**WORK TO BE COMPLETED:**
Copy word for word the part of the listing that opens with the line containing "pose: elev=150.0 azim=35.2" and runs through the end of the listing, both ends included.

**INFORMATION SUPPLIED:**

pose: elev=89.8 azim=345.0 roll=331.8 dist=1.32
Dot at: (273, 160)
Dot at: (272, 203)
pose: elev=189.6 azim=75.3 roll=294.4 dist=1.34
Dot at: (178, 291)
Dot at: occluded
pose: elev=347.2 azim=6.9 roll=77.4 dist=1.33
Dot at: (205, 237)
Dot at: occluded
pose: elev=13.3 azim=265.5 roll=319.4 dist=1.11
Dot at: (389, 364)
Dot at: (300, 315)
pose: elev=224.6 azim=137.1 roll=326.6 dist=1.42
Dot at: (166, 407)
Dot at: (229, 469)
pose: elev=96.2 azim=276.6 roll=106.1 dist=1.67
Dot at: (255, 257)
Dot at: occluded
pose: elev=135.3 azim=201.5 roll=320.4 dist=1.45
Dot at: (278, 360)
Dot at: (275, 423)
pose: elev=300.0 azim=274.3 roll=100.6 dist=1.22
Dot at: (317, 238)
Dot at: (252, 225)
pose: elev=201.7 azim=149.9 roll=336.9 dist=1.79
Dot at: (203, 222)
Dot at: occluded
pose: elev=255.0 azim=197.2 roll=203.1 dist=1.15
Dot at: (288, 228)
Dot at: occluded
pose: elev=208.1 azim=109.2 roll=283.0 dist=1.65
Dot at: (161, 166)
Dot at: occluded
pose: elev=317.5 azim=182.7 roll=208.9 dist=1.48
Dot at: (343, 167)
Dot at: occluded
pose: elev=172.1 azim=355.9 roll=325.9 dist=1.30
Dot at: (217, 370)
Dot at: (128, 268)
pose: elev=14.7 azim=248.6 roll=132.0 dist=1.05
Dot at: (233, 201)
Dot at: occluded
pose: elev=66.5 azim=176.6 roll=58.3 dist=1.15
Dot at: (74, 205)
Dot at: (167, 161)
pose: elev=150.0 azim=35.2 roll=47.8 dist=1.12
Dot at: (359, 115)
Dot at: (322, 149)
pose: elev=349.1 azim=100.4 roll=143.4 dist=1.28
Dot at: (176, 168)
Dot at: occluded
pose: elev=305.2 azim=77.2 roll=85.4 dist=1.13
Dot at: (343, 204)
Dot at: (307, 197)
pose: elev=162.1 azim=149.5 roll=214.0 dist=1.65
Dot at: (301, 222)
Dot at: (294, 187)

**EXPECTED ANSWER:**
pose: elev=150.0 azim=35.2 roll=47.8 dist=1.12
Dot at: (359, 115)
Dot at: (322, 149)
pose: elev=349.1 azim=100.4 roll=143.4 dist=1.28
Dot at: (176, 168)
Dot at: occluded
pose: elev=305.2 azim=77.2 roll=85.4 dist=1.13
Dot at: (343, 204)
Dot at: (307, 197)
pose: elev=162.1 azim=149.5 roll=214.0 dist=1.65
Dot at: (301, 222)
Dot at: (294, 187)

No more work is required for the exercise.